If it was anything to do with BFing, maybe they didn't want you to become the focus of a bunch of toddlers crowding round wanting to know what you were doing. Whilst I appreciate that breastfeeding is perfectly natural and there's nothing wrong with children seeing it, perhaps they didn't have time to explain to 5 children about the merits of breastfeeding at that point.

On the other hand they may have been about to ask you to move to another room anyway, to allow your child to ease into the session without Mum around.

If you were being very discreet with the BFing then maybe they didn't even know you'd started when they asked you to move.

Who knows, could be anything really Smile

Emboo19 · 16/09/2017 09:54

perhaps they didn't have time to explain to 5 children about the merits of breastfeeding at that point.

While I really don't think Op was moved due to breastfeeding. I would absolutely not be happy with any nursery that didn't have time to explain something (and that could be anything) to curious children.

WorraLiberty · 16/09/2017 09:54

More sense than just to be told to go and come back later?

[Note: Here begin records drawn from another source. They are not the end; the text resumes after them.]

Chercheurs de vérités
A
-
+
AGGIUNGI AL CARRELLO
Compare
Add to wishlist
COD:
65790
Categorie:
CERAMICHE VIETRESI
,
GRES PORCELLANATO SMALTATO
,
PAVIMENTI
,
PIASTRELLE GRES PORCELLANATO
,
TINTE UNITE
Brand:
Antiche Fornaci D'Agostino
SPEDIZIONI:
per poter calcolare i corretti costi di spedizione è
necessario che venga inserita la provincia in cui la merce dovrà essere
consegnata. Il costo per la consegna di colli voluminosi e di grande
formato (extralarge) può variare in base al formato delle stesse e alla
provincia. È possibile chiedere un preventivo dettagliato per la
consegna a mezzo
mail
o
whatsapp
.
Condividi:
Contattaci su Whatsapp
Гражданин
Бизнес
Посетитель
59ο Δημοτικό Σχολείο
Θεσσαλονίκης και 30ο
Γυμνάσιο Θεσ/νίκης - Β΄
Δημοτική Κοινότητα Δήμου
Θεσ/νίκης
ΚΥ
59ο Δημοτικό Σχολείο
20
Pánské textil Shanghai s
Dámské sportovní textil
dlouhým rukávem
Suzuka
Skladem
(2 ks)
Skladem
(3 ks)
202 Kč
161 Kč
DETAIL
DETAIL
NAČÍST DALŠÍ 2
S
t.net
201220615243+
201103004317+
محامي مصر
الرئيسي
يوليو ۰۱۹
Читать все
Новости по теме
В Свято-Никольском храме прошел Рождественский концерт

Yes, for the reasons already given.

If he was upset, it would take a lot longer to come from home than it would to come downstairs.

ILostItInTheEarlyNineties · 16/09/2017 09:58

I don't think you're being paranoid. She wanted you out of the room because you were breastfeeding, why else rush you out like that?

Really thoughtless of her to make you sit upstairs without your pram anyway? It makes far more sense to settle your sleeping baby in the pram and then move?

I think she had an issue with your breast out.

Groovee · 16/09/2017 10:01

The nurseries I've worked in, normally an hour the first time. Mum/dad/carer stay for an hour with the child and explore.

The next day is an hour and a half. Adult stays and then goes to get a coffee on site.

Next day we do the same but if the child is settled then we ask the adult to leave earlier.

If at any point the child is distressed we move back a stage for the child until it's right for them.

Everywhere is different though. What works for one, may not work for another.